Infection generates antibody memory cells
A study published in Science Immunology reports the persistence of B memory cells (which produce antibodies) for at least 8 months. While antibody levels against SARS-CoV-2 decline over time, the detection of the memory cells indicate that longer term immunity against the virus has developed.
Antibody timing is important
An analysis (not yet peer-reviewed) of humoral immune responses in 209 Covid-19 patients (asymptomatic, mild, moderate and severe) found that levels of antibodies were less important in determining outcome than the timing of their appearance. Patients who died from Covid-19 usually developed robust IgG and neutralising antibody responses, but these were delayed compared to those who recovered.
Patients who developed neutralising antibodies within 14 days of symptoms were most likely to recover. Why delayed neutralising responses are ineffective is uncertain, but the authors suggest that the virus might become inaccessible to the antibodies after a certain time point.
Sugars on antibodies affect outcomes too
Adding carbohydrates, such as sugars, to proteins is often an important step in establishing their structure and function. Research published in Science finds that IgG antibodies that do not have fucose sugar molecules attached to them are associated with more severe Covid-19 outcomes. These “afucosylated” antibodies while being more potent can also lead to antibody-dependent cellular cytotoxicity, meaning they can get rid of the virus but also start damaging cells and tissues.
Typically about 6% of IgG antibodies in humans are afucosylated, and are formed to bind to whole viruses (as opposed to fragments of viruses or bacteria). However, critically ill Covid-19 patients had higher levels of afucosylated IgG antibodies against SARS-CoV-2 than patients with mild symptoms. The former also had stronger pro-inflammatory cytokine responses, which may contribute to a “cytokine storm”.
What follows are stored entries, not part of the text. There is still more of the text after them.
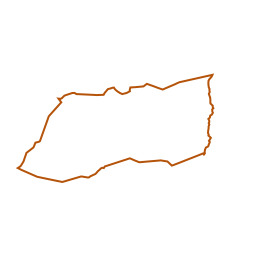 the district of João Dourado, Bahia, Brazil, rotated 27°
{"feature_id": "56859067B11161986118081", "entity_name": "João Dourado", "entity_type": "district", "adm_level": 2, "iso_a3": "BRA", "parent_name": "Brazil", "parent_adm1": "Bahia", "projection": "albers", "projection_center": [-41.539, -11.21], "detail": "fine", "context": "isolated", "style": "outline", "palette": "amber", "viewbox_px": 256, "rotation_deg": 27, "n_neighbors": 0, "source": "geoboundaries", "source_scale": "gbopen_adm2", "svg_char_len": 1858}
<svg xmlns="http://www.w3.org/2000/svg" viewBox="0 0 256 256"><g transform="rotate(27 128 128)"><path d="M207.7,117.1L208.0,115.8L207.0,114.2L206.4,112.1L206.3,110.0L207.5,108.5L207.8,107.1L207.4,106.0L207.4,104.7L207.2,103.3L206.0,102.7L206.2,100.6L206.3,99.2L204.8,98.6L203.1,98.3L202.8,97.1L201.6,96.2L200.9,94.6L199.9,91.6L199.1,90.0L198.9,88.0L197.7,87.1L197.7,85.8L196.9,84.4L195.5,83.5L196.2,81.5L195.6,79.6L196.6,78.0L196.7,75.9L195.6,75.0L194.6,73.2L195.1,71.6L194.0,70.9L193.3,69.6L191.9,69.2L190.3,68.7L189.6,67.5L188.8,65.9L187.5,63.7L185.7,62.0L184.5,60.8L184.5,58.9L183.4,57.4L182.9,56.2L181.6,55.2L180.4,53.5L179.4,51.9L178.9,50.8L178.3,49.4L178.3,47.8L178.8,46.0L179.2,44.2L179.1,42.3L153.0,63.9L151.2,66.1L150.4,67.2L141.4,78.0L135.3,78.8L133.2,79.0L124.8,80.1L122.9,83.9L116.3,88.1L111.7,90.8L112.3,93.4L113.0,94.4L110.8,97.5L108.6,99.4L107.4,100.4L106.0,100.4L104.8,100.5L103.6,100.3L102.1,100.2L100.7,99.9L99.5,99.6L98.2,99.1L97.1,98.4L95.8,99.3L94.6,100.6L93.4,101.6L92.4,102.6L92.1,103.9L91.8,105.2L91.4,106.7L91.2,108.2L91.2,109.5L84.9,113.0L83.0,113.8L66.6,121.2L64.5,121.0L62.5,122.1L61.0,123.6L59.9,124.7L57.5,127.1L56.7,128.1L56.2,129.3L55.6,131.4L54.7,132.6L52.7,133.4L56.9,135.4L52.1,153.5L55.5,179.6L54.9,180.7L52.2,183.1L52.6,188.2L50.8,192.1L48.8,196.3L49.2,198.9L49.4,200.4L50.1,205.3L49.9,207.8L49.7,210.2L49.3,211.4L48.7,212.5L48.0,213.7L52.1,213.7L69.2,212.7L74.4,211.3L83.9,208.7L85.7,208.2L94.0,205.9L108.3,192.4L114.5,190.4L115.7,189.7L116.2,188.4L117.2,187.1L118.6,185.3L119.8,183.8L120.3,182.3L120.6,180.9L120.9,179.8L121.5,178.5L122.2,176.3L123.1,175.1L124.6,174.7L124.8,172.8L130.8,166.8L143.4,154.2L146.1,154.0L148.1,153.9L153.6,153.4L171.9,142.0L176.6,140.5L178.4,139.9L179.7,140.3L184.1,141.6L185.5,140.2L203.2,120.3L205.2,118.0L206.5,116.5L207.7,117.1Z" fill="none" stroke="#b45309" stroke-width="2"/></g></svg>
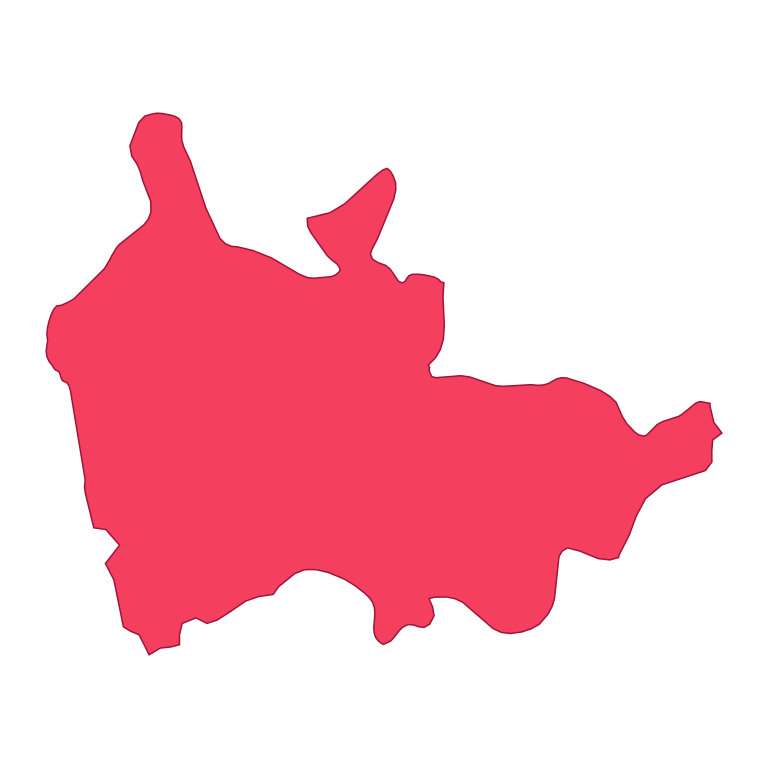 outline of Thaba-Tseka
{"feature_id": "LSO-1215", "entity_name": "Thaba-Tseka", "entity_type": "District", "adm_level": 1, "iso_a3": "LSO", "parent_name": "Lesotho", "parent_adm1": "", "projection": "natural_earth1", "projection_center": [28.641, -29.5], "detail": "fine", "context": "isolated", "style": "filled", "palette": "rose", "viewbox_px": 768, "rotation_deg": 0, "n_neighbors": 0, "source": "natural_earth", "source_scale": "10m", "svg_char_len": 2937}
<svg xmlns="http://www.w3.org/2000/svg" viewBox="0 0 768 768"><path d="M710.1,403.4L710.0,406.1L713.9,422.5L721.9,433.1L712.7,439.9L711.8,450.6L711.9,461.9L705.5,470.5L662.0,484.8L645.6,498.6L636.4,515.7L629.2,535.2L618.7,555.7L618.6,557.6L618.3,557.6L609.8,559.9L598.3,558.6L579.3,550.9L567.6,547.9L562.2,551.1L559.0,556.5L554.5,598.6L552.2,606.2L548.2,613.9L539.4,624.2L531.0,628.9L522.0,631.9L510.4,633.5L501.3,632.4L493.0,628.5L462.6,602.2L455.0,598.7L446.8,597.0L435.1,597.1L429.9,598.3L429.0,598.6L432.6,607.0L434.1,615.7L429.7,624.2L424.0,627.4L418.6,626.7L413.3,624.9L407.9,624.6L402.5,627.3L398.5,631.5L394.9,636.4L390.7,641.0L383.6,644.4L381.2,643.2L378.0,640.6L375.4,636.9L374.1,632.6L373.8,627.0L374.9,613.9L374.4,607.9L372.8,602.7L369.8,598.2L365.8,594.1L355.3,585.8L344.5,579.2L328.7,572.6L317.2,569.8L309.8,569.5L304.3,569.8L294.7,573.6L278.7,586.6L273.2,594.4L258.5,596.6L245.6,601.1L230.9,611.2L217.1,620.1L207.0,623.4L196.0,617.9L182.2,623.4L179.5,634.7L179.5,644.7L171.2,646.9L160.2,648.1L149.1,654.8L143.6,643.6L139.0,634.7L130.7,631.3L123.4,626.8L122.4,621.8L113.9,579.9L105.4,563.5L119.6,545.2L105.8,529.5L93.8,527.8L85.3,493.0L84.5,487.0L85.2,479.9L70.5,391.0L69.0,385.7L67.0,382.8L62.4,380.6L61.1,378.0L60.1,374.5L59.0,371.6L55.4,370.0L53.9,368.2L52.2,365.3L49.0,361.3L47.1,357.0L46.1,351.1L47.6,340.9L46.9,334.2L47.5,327.7L48.8,321.9L50.9,315.3L53.6,309.5L56.7,305.9L61.1,305.3L68.3,302.2L73.8,299.0L104.4,268.7L110.0,259.3L111.7,255.8L116.5,247.8L119.2,244.6L143.8,224.9L148.3,219.2L150.9,212.2L150.8,201.5L143.0,181.2L140.0,170.9L138.2,166.6L136.2,162.8L131.7,156.0L129.9,145.8L138.8,122.4L144.8,116.1L151.2,114.2L156.9,113.2L162.4,113.5L171.4,115.2L175.5,116.6L179.2,118.9L181.5,122.6L181.9,127.4L181.6,133.6L181.8,140.3L183.8,147.2L190.4,161.2L205.8,207.9L219.9,238.3L225.4,243.8L231.7,246.4L237.4,246.8L253.2,250.6L271.7,258.0L299.7,274.5L307.9,277.7L314.1,278.2L331.0,276.7L335.2,275.1L338.4,272.6L340.2,270.1L339.5,267.6L337.3,264.3L330.9,259.2L327.0,255.4L311.0,232.8L308.6,228.2L307.6,225.7L307.2,218.3L329.7,212.8L344.5,204.0L377.0,174.3L383.1,169.8L387.2,168.4L390.3,171.1L393.1,175.8L395.6,182.6L395.8,189.7L393.8,199.0L377.5,238.7L371.8,249.7L370.5,254.1L372.5,259.2L377.5,262.3L385.6,265.4L390.2,269.1L398.5,281.2L402.3,283.0L405.2,281.2L407.1,278.1L409.0,275.7L412.4,274.3L418.3,274.2L425.1,275.0L434.3,277.1L438.5,279.3L440.8,281.8L443.9,282.8L443.0,297.0L444.3,325.4L443.3,339.5L440.3,349.7L435.6,357.6L428.3,365.1L429.5,367.2L429.2,369.7L429.6,372.0L431.8,376.6L435.7,377.7L460.9,375.7L469.9,377.0L495.6,385.7L503.2,386.3L531.0,384.7L537.5,385.3L543.1,385.0L548.2,383.6L556.6,378.9L561.1,377.8L566.3,377.9L584.1,383.4L600.9,390.7L609.9,396.4L616.1,402.3L622.3,416.5L626.8,423.7L634.5,431.8L638.7,434.9L644.0,436.1L646.8,435.0L657.3,424.4L662.8,421.5L678.6,416.4L682.1,414.2L695.5,403.3L698.0,402.1L700.5,401.6L709.8,403.3L710.1,403.4Z" fill="#f43f5e" stroke="#9f1239" stroke-width="1.5"/></svg>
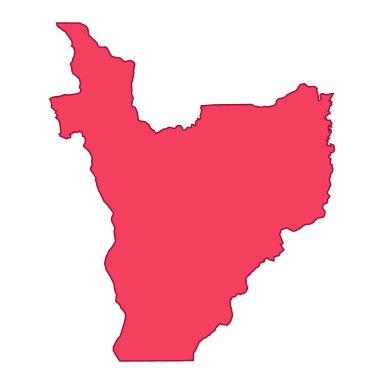 Bodoquena, Mato Grosso do Sul, Brazil
{"feature_id": "56859067B40627411909048", "entity_name": "Bodoquena", "entity_type": "district", "adm_level": 2, "iso_a3": "BRA", "parent_name": "Brazil", "parent_adm1": "Mato Grosso do Sul", "projection": "albers", "projection_center": [-56.688, -20.537], "detail": "fine", "context": "isolated", "style": "filled", "palette": "rose", "viewbox_px": 384, "rotation_deg": 0, "n_neighbors": 0, "source": "geoboundaries", "source_scale": "gbopen_adm2", "svg_char_len": 5894}
<svg xmlns="http://www.w3.org/2000/svg" viewBox="0 0 384 384"><path d="M330.5,129.8L329.8,128.4L328.2,128.5L328.3,126.7L329.6,125.4L330.0,126.8L331.6,126.9L330.9,125.2L331.8,124.0L331.2,122.1L329.9,120.0L328.5,120.5L326.9,120.1L326.5,118.7L324.7,118.6L325.2,117.3L326.6,115.6L328.6,114.2L330.1,113.4L329.3,111.8L328.1,111.4L329.3,109.1L329.5,107.2L330.4,105.9L331.6,104.8L330.6,103.4L331.9,102.8L331.2,101.5L329.1,100.8L330.6,99.9L330.2,97.8L331.7,96.9L332.3,95.2L333.2,93.7L331.8,93.7L327.0,94.8L324.1,94.3L322.9,93.7L321.2,93.9L320.0,95.3L320.7,97.6L321.6,98.9L320.1,100.1L318.8,100.6L318.3,99.0L318.5,96.9L317.8,95.2L317.7,93.0L316.8,91.3L317.0,88.3L314.9,86.7L312.8,86.5L308.9,86.9L307.3,86.2L304.9,83.9L301.8,84.1L299.9,85.1L298.4,86.9L297.6,88.7L296.7,90.1L295.4,91.2L291.2,92.7L289.0,94.2L287.3,94.7L285.5,96.7L284.1,97.5L282.5,98.1L278.9,98.6L276.9,100.3L276.4,101.8L276.0,103.1L275.4,104.4L274.4,105.3L273.1,105.6L271.8,105.9L270.5,106.4L266.7,106.9L264.7,106.4L262.3,107.1L259.5,107.2L257.4,106.4L255.7,106.5L254.2,106.1L253.0,105.4L251.8,104.5L214.6,104.9L201.3,105.9L200.8,108.2L201.9,109.4L201.4,110.7L201.3,112.8L200.6,114.2L200.2,115.6L200.5,118.2L199.5,119.5L197.9,118.4L197.2,120.3L195.8,121.4L195.8,123.8L194.7,126.0L193.3,124.5L191.8,124.6L191.1,127.5L189.5,127.8L187.7,127.2L186.7,128.1L185.8,129.7L184.4,130.1L182.8,129.7L182.0,127.4L180.9,126.0L179.4,125.5L177.6,125.8L176.4,126.6L175.8,127.8L174.5,128.5L172.9,128.2L171.1,127.6L168.5,127.4L166.8,128.4L165.6,129.0L163.8,129.0L162.5,130.0L160.3,130.8L159.5,132.1L157.9,132.4L156.3,133.6L154.7,131.9L154.1,130.5L152.7,130.1L151.6,129.0L150.5,128.0L149.8,126.7L149.0,124.9L147.2,123.6L145.4,121.9L139.4,120.9L138.0,118.9L137.8,115.9L137.4,114.1L137.2,112.3L135.5,108.2L134.5,106.9L132.7,107.1L131.7,105.2L132.0,103.1L132.4,100.8L133.2,98.0L132.4,96.2L131.6,94.0L131.8,88.4L131.5,86.3L131.5,82.5L132.6,80.8L132.6,79.0L133.4,75.3L133.9,72.9L133.4,70.7L134.0,69.0L134.2,66.1L134.8,64.8L134.5,63.2L133.1,61.7L130.7,60.5L128.8,60.7L126.9,61.2L125.0,61.9L123.3,61.0L121.7,59.4L120.4,58.2L118.8,57.6L116.3,57.6L114.5,57.3L112.8,56.6L111.0,55.6L107.3,48.4L105.4,46.9L101.3,47.4L98.9,46.7L98.0,45.6L96.9,43.0L95.2,41.0L93.1,39.4L91.2,37.4L89.9,36.4L88.9,35.3L88.3,32.3L88.0,29.3L87.2,27.6L84.9,25.4L81.6,24.1L80.0,23.1L56.5,23.0L57.0,25.1L58.2,26.8L61.1,28.8L62.8,30.3L65.3,31.6L66.2,33.0L69.9,38.1L72.0,41.4L72.2,44.1L71.6,46.2L73.7,47.5L74.0,49.0L75.0,50.9L74.2,56.3L72.8,58.8L72.6,61.2L71.1,62.7L70.4,64.6L71.4,66.0L72.1,71.5L72.9,73.4L74.2,74.5L75.9,75.4L77.1,76.7L79.5,78.9L80.5,83.9L79.8,85.4L79.5,87.0L81.0,90.7L79.8,92.7L77.1,93.8L73.6,94.3L72.0,94.6L68.7,95.0L67.3,95.0L64.9,94.6L59.7,96.4L54.7,96.9L52.3,97.4L50.7,98.3L49.7,99.4L50.9,100.9L51.5,103.4L51.8,105.3L51.3,107.1L52.4,108.2L53.6,109.1L54.7,110.4L56.4,111.0L55.4,112.6L57.0,114.8L57.1,116.7L55.6,117.4L57.9,119.5L59.0,121.1L59.9,122.9L59.9,124.9L60.4,126.8L60.5,129.3L60.9,131.3L60.9,133.0L59.0,134.2L60.1,135.9L63.7,137.6L66.3,138.7L70.6,137.4L70.5,135.8L69.7,134.5L71.7,133.8L73.5,132.2L77.9,132.2L79.5,131.2L81.4,132.2L82.3,133.9L82.7,136.3L84.3,136.9L85.4,139.0L85.3,141.2L85.1,143.0L84.0,144.6L83.6,146.0L84.5,147.3L87.0,149.1L88.0,150.4L89.4,151.6L92.0,157.2L92.0,159.3L91.6,160.9L92.0,162.8L92.1,164.6L91.5,166.3L90.4,168.4L90.9,170.1L93.5,174.0L94.6,175.7L96.0,177.7L95.5,179.6L96.3,182.0L96.9,185.2L98.8,190.6L100.2,193.0L104.1,201.5L107.3,204.6L113.5,212.8L113.0,215.2L111.8,217.1L111.5,220.4L115.0,227.9L114.1,231.3L115.5,241.2L111.8,247.5L109.2,250.5L106.1,256.9L104.7,263.2L106.1,269.5L110.4,276.4L114.2,284.4L114.3,286.8L115.3,292.2L116.6,293.9L115.8,301.2L118.3,303.3L120.2,305.5L120.7,307.8L121.9,308.8L123.6,310.8L124.8,312.6L125.6,314.9L125.4,318.1L123.8,324.8L120.2,336.1L117.1,339.7L113.4,347.0L113.4,350.6L116.4,355.8L119.8,361.0L179.9,360.7L193.4,360.3L193.5,353.7L194.2,351.9L195.6,350.1L196.4,348.0L197.8,345.4L198.5,343.4L199.5,341.9L203.4,338.3L205.7,337.6L207.1,336.3L208.8,335.5L210.1,334.5L211.0,333.2L213.7,331.2L215.0,330.1L215.5,328.2L216.8,327.0L217.7,325.7L219.2,324.1L220.7,323.9L222.7,324.5L227.1,325.1L229.9,322.5L230.9,320.4L231.2,319.1L232.1,317.1L232.5,315.1L232.1,312.9L230.9,307.0L230.1,305.6L230.4,303.5L230.1,300.7L231.2,299.2L231.7,297.7L233.4,296.8L235.1,296.6L236.0,295.7L236.8,294.0L238.2,293.7L239.7,294.4L241.3,294.2L243.1,293.3L244.8,292.9L245.9,291.6L247.0,289.5L247.7,287.7L246.7,285.4L246.1,282.5L246.2,280.3L245.6,278.5L247.1,276.9L248.5,275.3L249.9,274.6L251.0,272.6L253.2,271.0L254.2,270.0L255.3,268.5L257.0,267.5L258.2,267.0L259.4,265.3L259.8,263.0L261.3,262.5L263.1,262.2L264.4,261.5L264.4,259.5L266.7,258.2L268.4,258.8L269.5,259.7L271.4,260.1L272.6,260.7L273.9,260.8L273.8,258.5L274.1,257.0L276.9,256.0L278.8,255.6L279.7,254.4L280.0,253.0L283.9,249.9L282.9,248.2L280.6,245.0L281.8,244.4L283.0,242.9L282.1,241.1L281.6,239.0L280.6,237.2L280.1,235.6L279.4,234.0L280.5,232.9L280.8,230.9L281.3,229.5L283.0,229.2L284.8,228.6L286.0,227.9L287.7,228.3L289.9,229.5L291.9,230.7L293.7,231.2L296.4,230.5L297.5,229.4L298.9,229.1L300.0,228.1L301.6,227.3L302.1,226.0L303.6,225.6L305.3,224.5L310.1,224.0L312.1,223.1L313.7,222.0L314.9,220.2L318.3,217.9L321.0,217.5L322.7,217.4L324.4,215.9L324.9,213.0L325.1,211.5L322.6,208.4L322.8,206.2L323.2,204.6L324.5,203.6L326.2,203.5L327.7,201.9L327.3,199.5L328.7,197.9L329.8,196.2L327.0,193.1L327.3,191.5L328.3,190.3L330.7,184.7L330.5,183.3L329.7,181.5L329.5,178.1L330.5,176.7L330.6,175.3L330.8,173.8L331.8,172.8L332.6,170.9L332.8,168.9L332.0,166.3L332.0,164.6L330.5,163.9L330.3,161.5L330.8,159.0L329.3,157.7L328.9,156.1L330.3,155.2L330.5,153.0L332.9,152.3L334.1,150.9L334.3,149.5L333.8,145.3L330.4,143.9L330.3,146.4L328.5,145.5L326.8,145.0L327.2,143.4L327.9,141.5L326.4,140.4L328.3,139.8L329.3,138.3L328.0,138.5L328.0,137.0L329.7,135.5L330.0,134.0L331.4,132.0L330.5,129.8ZM330.5,129.8L329.0,131.4L328.8,129.8L330.5,129.8Z" fill="#f43f5e" stroke="#9f1239" stroke-width="1.5"/></svg>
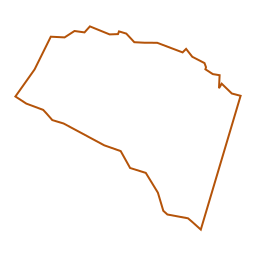 Louisa, Virginia, United States of America (Equal Earth projection)
{"feature_id": "52423323B75388125426671", "entity_name": "Louisa", "entity_type": "district", "adm_level": 2, "iso_a3": "USA", "parent_name": "United States of America", "parent_adm1": "Virginia", "projection": "equal_earth", "projection_center": [-77.968, 37.941], "detail": "fine", "context": "isolated", "style": "outline", "palette": "amber", "viewbox_px": 256, "rotation_deg": 0, "n_neighbors": 0, "source": "geoboundaries", "source_scale": "gbopen_adm2", "svg_char_len": 617}
<svg xmlns="http://www.w3.org/2000/svg" viewBox="0 0 256 256"><path d="M104.2,145.3L120.7,151.1L128.0,164.2L130.1,168.0L145.8,172.9L157.9,192.7L163.3,210.8L167.4,214.5L188.0,218.3L192.1,221.8L200.8,229.6L220.2,164.4L240.6,95.8L231.8,93.5L221.7,83.7L219.0,88.2L219.6,75.2L212.8,74.1L205.4,69.3L206.0,67.2L204.5,63.1L192.3,56.8L186.1,48.9L182.6,52.4L157.2,42.8L143.8,42.7L134.3,42.2L126.3,33.6L119.0,31.4L118.0,34.1L109.6,34.4L89.9,26.4L84.5,32.4L74.5,31.0L64.6,37.4L50.8,36.7L34.6,69.4L15.4,96.5L26.3,103.6L43.2,109.9L46.9,113.9L52.3,120.1L63.6,123.5L104.2,145.3Z" fill="none" stroke="#b45309" stroke-width="2"/></svg>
How CRISPR techniques are helping study infection processes
A short article in Cell summarises several papers that have used CRISPR-Cas9 techniques to identify host genes that are involved in helping SARS-CoV-2 enter cells, translate their RNA, replicate, exit the cells, or help regulate these processes. These studies support the use of existing drugs to treat Covid-19, or suggest additional drugs to try.
The authors also note that this approach to studying SARS-CoV-2 infection may also help identify shared viral pathways that may help in the development of antiviral treatments that could be rapidly deployed for a subsequent different viral pandemic.